Con un esame attento per valutarne gli aspetti fondamentali, il film fa una disamina del significato e dell’importanza della religione cristiana che, come sostiene nel suo saggio “Il regno” Emmanuel Carrère, “l’educazione cristiana è formale e distratta per cui nessuno può affermare con convinzione di aver fede. La fede –  afferma, infatti, E. Renan in Vita di Gesù -, non conosce altra legge che ciò che torna favorevole a quello che crede essere il vero, essendo per essa assolutamente santo lo scopo cui mira, non si fa scrupolo d’invocare per la sua tesi cattivi argomenti, quando non riescono i buoni … e che … buona fede o impostura sono due volti, che nelle nostre rigide coscienze si oppongono come due inconciliabili termini.
“Io c’è” sottolinea, in modo perspicace, quel punto di vista che, in altra sede sosteneva anche il sociologo Anthony Giddens secondo cui nella nostra società c’è la necessità di un rinnovamento etico e spirituale, che si può instaurare  con le relazioni pure, cioè con le relazioni non più contraddistinte da rapporti gerarchici e da patti di convenienza, ma basate sul rispetto reciproco e su una comunicazione emozionale. “Io c’è” fa  riflettere, inoltre, sull’idea di divinità che, come sostiene il filosofo Michel Onfray nel suo saggio “Trattato di ateologia”, sottomessa ad un’idea trasformata in divinità, la soggettività viene annientata; non deve fare altro che obbedire, e che, come asserisce Eugenio Lacaldano in “Un’etica senza Dio”, non solo non è vero che senza Dio non può darsi un’etica, ma anzi è solo mettendo da parte Dio che si può realmente avere una vita morale , e che nella semplice affermazione di un’origine divina delle leggi morali si nasconde un paradosso che le rende inapplicabili sul piano universale. Si nega cioè l’eguaglianza degli esseri umani che è il primo fondamento di ogni etica.
A dirla con le parole del filosofo Bertrand Russel: La nostra concezione di Dio deriva dall'antico dispotismo orientale, ed è una concezione indegna di uomini liberi. Non ha rispetto di se stesso chi si disprezza e si definisce miserabile peccatore […]. Non bisogna rimpiangere il passato o soffocare la libera intelligenza con idee che uomini ignoranti ci hanno propinato per secoli.
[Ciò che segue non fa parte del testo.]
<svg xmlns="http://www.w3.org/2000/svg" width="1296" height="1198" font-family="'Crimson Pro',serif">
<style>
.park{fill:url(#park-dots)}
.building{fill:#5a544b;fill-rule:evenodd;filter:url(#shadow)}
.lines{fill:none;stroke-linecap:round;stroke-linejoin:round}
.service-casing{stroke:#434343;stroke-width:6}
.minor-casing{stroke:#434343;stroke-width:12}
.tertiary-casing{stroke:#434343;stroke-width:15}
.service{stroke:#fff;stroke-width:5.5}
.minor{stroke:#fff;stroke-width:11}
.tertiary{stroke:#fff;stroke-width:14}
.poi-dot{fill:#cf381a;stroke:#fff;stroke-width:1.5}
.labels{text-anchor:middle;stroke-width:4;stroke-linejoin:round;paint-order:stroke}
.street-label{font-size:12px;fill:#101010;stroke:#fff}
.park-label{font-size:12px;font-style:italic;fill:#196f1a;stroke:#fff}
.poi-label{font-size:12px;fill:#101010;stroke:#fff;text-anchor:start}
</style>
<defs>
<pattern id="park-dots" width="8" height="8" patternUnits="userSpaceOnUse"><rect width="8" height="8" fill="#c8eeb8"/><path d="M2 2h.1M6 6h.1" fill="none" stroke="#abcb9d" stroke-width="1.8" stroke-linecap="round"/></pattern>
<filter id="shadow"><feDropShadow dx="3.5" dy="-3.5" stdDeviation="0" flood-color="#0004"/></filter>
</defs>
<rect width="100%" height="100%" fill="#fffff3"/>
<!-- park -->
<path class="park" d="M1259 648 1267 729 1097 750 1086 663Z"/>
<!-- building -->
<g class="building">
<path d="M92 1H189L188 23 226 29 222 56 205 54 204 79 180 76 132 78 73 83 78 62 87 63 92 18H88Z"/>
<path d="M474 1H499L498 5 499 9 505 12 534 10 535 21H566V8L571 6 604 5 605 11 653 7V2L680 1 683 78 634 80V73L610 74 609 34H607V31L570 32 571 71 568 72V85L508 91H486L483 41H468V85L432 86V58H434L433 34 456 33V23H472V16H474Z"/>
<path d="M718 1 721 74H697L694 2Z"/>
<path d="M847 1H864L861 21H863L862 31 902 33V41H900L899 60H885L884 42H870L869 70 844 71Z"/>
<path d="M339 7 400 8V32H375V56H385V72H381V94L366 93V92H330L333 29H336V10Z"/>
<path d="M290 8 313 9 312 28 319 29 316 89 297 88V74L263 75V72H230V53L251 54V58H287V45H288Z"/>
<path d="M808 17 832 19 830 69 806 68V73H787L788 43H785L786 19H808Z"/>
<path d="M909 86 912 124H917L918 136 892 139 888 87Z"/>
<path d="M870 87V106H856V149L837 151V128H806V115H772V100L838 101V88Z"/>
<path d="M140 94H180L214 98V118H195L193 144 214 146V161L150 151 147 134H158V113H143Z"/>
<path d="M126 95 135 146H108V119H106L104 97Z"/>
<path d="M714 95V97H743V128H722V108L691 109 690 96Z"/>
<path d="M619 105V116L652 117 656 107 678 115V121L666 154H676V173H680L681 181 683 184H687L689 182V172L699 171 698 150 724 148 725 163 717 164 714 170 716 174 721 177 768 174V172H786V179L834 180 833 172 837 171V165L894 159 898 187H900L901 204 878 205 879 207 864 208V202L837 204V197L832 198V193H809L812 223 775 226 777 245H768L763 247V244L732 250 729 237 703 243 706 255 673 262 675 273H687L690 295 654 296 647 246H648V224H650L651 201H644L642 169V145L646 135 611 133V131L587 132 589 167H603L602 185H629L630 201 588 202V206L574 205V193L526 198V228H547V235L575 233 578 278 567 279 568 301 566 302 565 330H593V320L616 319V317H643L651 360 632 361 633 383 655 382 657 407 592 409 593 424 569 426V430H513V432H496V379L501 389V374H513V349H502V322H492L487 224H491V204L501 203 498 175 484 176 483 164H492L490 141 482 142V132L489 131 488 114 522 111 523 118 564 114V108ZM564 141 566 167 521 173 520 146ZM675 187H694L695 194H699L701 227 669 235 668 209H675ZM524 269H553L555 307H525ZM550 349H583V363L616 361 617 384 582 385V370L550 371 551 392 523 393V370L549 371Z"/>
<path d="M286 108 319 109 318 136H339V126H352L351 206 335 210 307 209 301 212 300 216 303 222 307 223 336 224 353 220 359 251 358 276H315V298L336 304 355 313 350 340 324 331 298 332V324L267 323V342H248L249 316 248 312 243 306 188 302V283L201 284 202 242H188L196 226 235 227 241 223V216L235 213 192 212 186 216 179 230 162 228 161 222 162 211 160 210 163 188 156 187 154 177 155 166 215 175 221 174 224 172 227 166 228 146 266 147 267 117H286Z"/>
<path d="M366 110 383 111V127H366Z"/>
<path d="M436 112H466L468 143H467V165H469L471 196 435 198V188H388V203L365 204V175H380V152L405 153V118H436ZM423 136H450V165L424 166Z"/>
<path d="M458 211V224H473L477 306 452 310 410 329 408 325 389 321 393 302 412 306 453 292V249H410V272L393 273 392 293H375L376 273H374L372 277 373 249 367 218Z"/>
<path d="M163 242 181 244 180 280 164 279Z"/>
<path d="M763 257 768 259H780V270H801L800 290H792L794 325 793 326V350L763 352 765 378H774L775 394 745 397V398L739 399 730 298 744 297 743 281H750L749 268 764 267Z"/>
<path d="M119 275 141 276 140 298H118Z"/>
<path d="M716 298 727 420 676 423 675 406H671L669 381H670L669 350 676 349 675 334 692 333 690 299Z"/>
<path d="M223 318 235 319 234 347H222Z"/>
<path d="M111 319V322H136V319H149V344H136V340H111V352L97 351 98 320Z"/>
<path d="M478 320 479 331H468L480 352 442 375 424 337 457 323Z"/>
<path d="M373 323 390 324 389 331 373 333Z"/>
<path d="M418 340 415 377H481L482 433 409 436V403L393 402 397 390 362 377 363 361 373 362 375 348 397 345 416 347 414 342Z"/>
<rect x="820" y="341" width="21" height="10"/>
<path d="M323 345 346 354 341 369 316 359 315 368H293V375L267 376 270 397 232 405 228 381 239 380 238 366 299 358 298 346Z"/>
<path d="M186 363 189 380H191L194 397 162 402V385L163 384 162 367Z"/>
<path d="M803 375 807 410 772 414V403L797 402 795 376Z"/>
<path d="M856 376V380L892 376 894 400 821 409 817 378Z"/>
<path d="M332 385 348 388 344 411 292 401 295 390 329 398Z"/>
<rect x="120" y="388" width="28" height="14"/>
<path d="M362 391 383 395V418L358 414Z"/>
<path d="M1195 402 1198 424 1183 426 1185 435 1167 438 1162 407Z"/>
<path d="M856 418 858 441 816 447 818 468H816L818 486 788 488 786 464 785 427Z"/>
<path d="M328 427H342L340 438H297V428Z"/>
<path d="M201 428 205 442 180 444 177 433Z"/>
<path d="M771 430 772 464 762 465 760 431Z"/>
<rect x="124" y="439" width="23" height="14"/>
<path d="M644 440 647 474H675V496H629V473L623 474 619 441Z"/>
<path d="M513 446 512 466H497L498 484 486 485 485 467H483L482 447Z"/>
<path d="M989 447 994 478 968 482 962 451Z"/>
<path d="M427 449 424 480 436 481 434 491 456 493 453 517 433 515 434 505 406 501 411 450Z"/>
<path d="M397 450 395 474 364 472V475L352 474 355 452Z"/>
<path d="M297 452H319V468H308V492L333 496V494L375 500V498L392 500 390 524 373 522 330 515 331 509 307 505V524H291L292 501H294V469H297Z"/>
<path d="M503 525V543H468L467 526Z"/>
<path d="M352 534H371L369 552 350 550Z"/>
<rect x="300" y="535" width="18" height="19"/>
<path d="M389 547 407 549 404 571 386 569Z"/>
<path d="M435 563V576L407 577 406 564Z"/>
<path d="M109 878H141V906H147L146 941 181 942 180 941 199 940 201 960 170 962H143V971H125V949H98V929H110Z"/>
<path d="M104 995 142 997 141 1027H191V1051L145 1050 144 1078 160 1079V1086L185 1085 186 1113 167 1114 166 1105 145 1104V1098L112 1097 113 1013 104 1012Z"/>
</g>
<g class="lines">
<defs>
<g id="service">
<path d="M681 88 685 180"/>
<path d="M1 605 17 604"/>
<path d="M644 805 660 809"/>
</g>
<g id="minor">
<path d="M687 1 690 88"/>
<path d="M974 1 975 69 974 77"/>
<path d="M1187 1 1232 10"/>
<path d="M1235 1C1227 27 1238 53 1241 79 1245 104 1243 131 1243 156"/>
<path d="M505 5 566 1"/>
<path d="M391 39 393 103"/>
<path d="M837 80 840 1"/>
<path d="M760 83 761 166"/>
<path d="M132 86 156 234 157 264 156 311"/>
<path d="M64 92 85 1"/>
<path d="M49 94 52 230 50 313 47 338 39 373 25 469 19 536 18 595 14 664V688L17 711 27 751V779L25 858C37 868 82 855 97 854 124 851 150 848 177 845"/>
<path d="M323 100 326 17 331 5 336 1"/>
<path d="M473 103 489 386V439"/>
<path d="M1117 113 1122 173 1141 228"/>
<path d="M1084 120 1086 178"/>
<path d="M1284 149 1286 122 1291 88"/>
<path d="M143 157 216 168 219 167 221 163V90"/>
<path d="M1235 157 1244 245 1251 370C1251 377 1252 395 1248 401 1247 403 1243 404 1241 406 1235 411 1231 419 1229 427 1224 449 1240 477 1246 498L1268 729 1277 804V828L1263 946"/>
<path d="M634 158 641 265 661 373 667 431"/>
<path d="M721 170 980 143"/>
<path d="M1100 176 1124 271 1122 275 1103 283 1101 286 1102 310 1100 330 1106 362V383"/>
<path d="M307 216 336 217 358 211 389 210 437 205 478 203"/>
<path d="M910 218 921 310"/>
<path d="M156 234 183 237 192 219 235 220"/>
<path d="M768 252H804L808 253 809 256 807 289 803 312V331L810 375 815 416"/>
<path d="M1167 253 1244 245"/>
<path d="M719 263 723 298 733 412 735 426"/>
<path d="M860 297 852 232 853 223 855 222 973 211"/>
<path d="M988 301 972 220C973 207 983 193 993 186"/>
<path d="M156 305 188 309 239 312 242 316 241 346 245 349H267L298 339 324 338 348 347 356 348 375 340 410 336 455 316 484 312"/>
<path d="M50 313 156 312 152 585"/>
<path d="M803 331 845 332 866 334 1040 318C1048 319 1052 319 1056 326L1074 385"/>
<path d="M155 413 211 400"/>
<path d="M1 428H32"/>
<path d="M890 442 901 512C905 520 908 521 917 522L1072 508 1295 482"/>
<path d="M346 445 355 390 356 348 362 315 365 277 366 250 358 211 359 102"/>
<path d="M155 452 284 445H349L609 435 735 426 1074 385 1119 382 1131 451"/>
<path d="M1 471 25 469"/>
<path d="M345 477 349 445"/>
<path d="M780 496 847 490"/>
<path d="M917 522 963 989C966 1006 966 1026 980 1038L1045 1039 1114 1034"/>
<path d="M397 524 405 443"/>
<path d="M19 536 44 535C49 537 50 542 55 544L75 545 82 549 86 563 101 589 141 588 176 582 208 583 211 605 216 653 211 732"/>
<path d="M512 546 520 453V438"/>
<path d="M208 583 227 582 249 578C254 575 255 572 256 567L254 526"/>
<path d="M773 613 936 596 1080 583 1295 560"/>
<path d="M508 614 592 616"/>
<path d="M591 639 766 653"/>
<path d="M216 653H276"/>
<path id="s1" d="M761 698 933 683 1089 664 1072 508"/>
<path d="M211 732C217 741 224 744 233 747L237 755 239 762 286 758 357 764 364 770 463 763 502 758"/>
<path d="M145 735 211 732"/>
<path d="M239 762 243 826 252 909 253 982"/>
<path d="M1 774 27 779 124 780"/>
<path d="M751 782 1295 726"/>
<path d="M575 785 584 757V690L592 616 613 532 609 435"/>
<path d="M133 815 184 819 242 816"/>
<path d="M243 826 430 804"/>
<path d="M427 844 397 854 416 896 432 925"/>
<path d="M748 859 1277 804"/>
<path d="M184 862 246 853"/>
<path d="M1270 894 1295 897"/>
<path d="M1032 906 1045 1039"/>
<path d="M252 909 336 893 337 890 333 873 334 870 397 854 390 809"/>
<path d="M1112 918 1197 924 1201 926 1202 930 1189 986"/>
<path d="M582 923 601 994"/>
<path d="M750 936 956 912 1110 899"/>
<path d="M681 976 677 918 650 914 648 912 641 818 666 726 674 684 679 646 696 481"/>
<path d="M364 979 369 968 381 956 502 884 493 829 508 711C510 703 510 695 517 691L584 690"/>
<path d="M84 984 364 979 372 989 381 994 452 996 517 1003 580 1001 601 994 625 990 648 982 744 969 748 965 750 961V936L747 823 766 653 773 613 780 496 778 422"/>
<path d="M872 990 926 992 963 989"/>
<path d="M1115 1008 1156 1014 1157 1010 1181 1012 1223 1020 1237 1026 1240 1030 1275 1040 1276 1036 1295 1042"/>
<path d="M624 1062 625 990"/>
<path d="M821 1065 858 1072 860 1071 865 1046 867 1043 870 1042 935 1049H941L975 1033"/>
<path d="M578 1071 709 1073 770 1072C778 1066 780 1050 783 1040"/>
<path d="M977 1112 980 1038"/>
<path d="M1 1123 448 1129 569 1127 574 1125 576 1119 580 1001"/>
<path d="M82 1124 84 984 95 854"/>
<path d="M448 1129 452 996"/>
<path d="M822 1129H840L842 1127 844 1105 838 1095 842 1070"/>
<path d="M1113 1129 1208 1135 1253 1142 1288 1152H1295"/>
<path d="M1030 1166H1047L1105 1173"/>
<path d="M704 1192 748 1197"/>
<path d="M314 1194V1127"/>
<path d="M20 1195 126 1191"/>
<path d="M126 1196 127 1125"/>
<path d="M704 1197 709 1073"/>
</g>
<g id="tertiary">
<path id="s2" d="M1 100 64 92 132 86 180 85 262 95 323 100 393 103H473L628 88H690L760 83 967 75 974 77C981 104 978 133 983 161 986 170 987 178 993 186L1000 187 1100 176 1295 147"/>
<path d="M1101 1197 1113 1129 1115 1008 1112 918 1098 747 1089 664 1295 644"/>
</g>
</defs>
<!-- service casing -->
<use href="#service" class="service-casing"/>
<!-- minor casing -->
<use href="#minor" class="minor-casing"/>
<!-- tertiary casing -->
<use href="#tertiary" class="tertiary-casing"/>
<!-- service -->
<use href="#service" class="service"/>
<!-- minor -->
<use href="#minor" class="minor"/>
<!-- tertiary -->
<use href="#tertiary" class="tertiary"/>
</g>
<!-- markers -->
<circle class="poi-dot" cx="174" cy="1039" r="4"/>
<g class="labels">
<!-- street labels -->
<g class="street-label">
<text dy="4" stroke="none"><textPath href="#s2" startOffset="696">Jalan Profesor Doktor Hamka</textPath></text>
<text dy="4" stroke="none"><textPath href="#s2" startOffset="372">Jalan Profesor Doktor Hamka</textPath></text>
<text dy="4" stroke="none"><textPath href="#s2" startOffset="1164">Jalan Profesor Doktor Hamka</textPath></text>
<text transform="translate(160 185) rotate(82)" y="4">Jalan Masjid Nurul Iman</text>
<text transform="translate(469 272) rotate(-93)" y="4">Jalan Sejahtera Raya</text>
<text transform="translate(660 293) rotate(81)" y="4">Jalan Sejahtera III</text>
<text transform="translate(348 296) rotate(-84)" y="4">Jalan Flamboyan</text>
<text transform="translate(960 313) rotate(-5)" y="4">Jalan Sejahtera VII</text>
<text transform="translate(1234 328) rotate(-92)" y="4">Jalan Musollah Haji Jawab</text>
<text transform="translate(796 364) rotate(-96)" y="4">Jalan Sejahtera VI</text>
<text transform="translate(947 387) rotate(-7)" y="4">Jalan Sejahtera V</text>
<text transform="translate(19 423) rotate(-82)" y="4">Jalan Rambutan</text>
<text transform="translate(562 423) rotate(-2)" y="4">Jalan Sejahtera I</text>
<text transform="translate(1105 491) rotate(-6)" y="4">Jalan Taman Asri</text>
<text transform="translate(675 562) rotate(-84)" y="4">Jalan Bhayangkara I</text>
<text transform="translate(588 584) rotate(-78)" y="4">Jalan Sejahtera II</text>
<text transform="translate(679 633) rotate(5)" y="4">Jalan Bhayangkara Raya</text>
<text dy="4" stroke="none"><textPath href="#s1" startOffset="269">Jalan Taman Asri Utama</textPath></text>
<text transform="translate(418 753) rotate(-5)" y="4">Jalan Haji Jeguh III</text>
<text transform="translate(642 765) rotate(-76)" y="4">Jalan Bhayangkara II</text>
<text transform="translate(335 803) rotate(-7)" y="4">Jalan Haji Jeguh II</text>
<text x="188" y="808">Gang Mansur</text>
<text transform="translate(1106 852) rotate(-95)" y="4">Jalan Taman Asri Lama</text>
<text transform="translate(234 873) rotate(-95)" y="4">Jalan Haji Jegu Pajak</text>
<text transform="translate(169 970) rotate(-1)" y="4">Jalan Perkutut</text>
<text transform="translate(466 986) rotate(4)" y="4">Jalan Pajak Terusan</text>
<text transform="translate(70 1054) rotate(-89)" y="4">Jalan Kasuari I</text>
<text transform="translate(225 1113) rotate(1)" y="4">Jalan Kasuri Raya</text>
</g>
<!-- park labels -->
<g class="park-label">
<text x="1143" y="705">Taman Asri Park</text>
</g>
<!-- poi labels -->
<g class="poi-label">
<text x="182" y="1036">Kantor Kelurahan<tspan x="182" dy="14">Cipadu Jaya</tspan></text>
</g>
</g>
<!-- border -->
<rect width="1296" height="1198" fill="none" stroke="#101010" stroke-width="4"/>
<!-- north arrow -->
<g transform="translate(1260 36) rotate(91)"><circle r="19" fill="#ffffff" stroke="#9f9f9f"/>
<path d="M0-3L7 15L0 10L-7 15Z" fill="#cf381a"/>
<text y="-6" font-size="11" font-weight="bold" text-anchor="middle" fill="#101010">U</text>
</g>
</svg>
Occorre sperare nell'avvenire e non voltarsi a guardare  cose ormai morte che, confidiamo, non rivivranno più in un mondo creato dalla nostra intelligenza.
Le musiche di Santi Pulvirenti risultano molto coinvolgenti e del film ne arricchiscono la vivacità o la serietà del tema affrontato.
Filmografia
Due vite per caso (2010), Orecchie (2016).